On estime que le syndrome d'hyperstimulation ovarienne touche un tiers des femmes qui subissent une FIV, provoquant des nausées et des vomissements, alors que moins de 10% des patientes présentent des manifestations modérées ou graves pouvant entraîner une insuffisance rénale et que, dans les cas les plus graves, cela peut être mortel.

Contrairement à l'hormone hCG, qui reste longtemps dans le sang, la kisspeptine se décompose rapidement, ce qui réduit le risque d'hyperstimulation ovarienne.

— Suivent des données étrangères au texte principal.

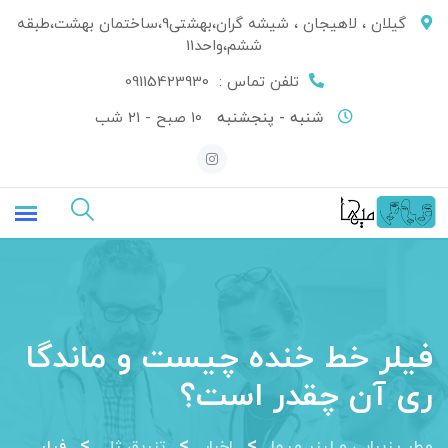
Ski
گیلان ، لاهیجان ، شیشه گران،بهشتی9،ساختمان بهشت،طبقه
t
ششم،واحد11
conten
تلفن تماس :
09115423930
شنبه - پنجشنبه
10 صبح - 21 شب
فیلر خط خنده چیست و ماندگا
ری آن چقدر است؟
>
>
>
مطب زیبایی و لیزر میها
اخبار
تزریق ژل
فیلر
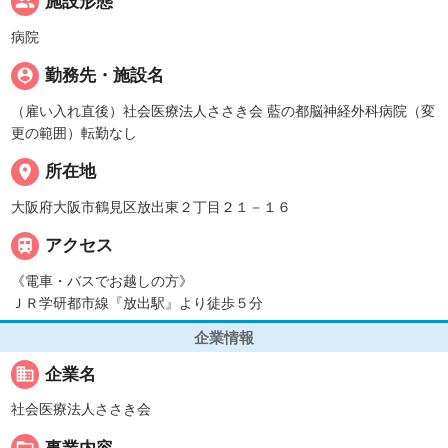
people
施設形態
病院
person_pin
勤務先・施設名
（雇い入れ直後）社会医療法人ささき会 藍の都脳神経外科病院（変
更の範囲）転勤なし
place
所在地
大阪府大阪市鶴見区放出東２丁目２１－１６

アクセス
《電車・バスでお越しの方》
ＪＲ学研都市線『放出駅』より徒歩５分
企業情報
business
企業名
社会医療法人ささき会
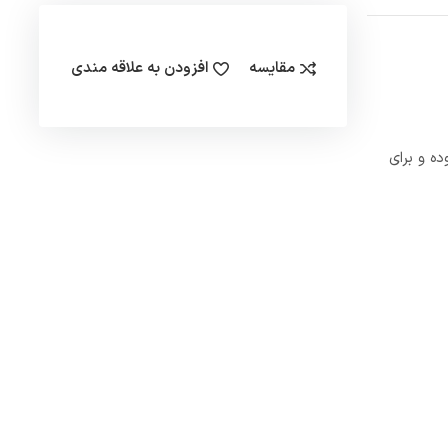
مقایسه
افزودن به علاقه مندی
ده و برای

Par conséquent, les résultats de cet essai mené au Royaume-Uni, des chercheurs du Imperial College London et des médecins de NHS Healthcare Healthcare Collegesont optimistes, car la kisspeptine a été testée avec succès chez 53 femmes volontaires en bonne santé, ce qui a permis la naissance de 12 bébés avec le traitement.

Kisspepin agit en stimulant la libération par le corps d'autres hormones de la reproduction. Contrairement à l'hCG, qui reste longtemps dans le sang après son administration, la kisspeptine se décompose plus rapidement, ce qui diminue considérablement le risque de produire un excès de stimulation.

Prévenir l’illettrisme et réduire les inégalités. (Août 2019).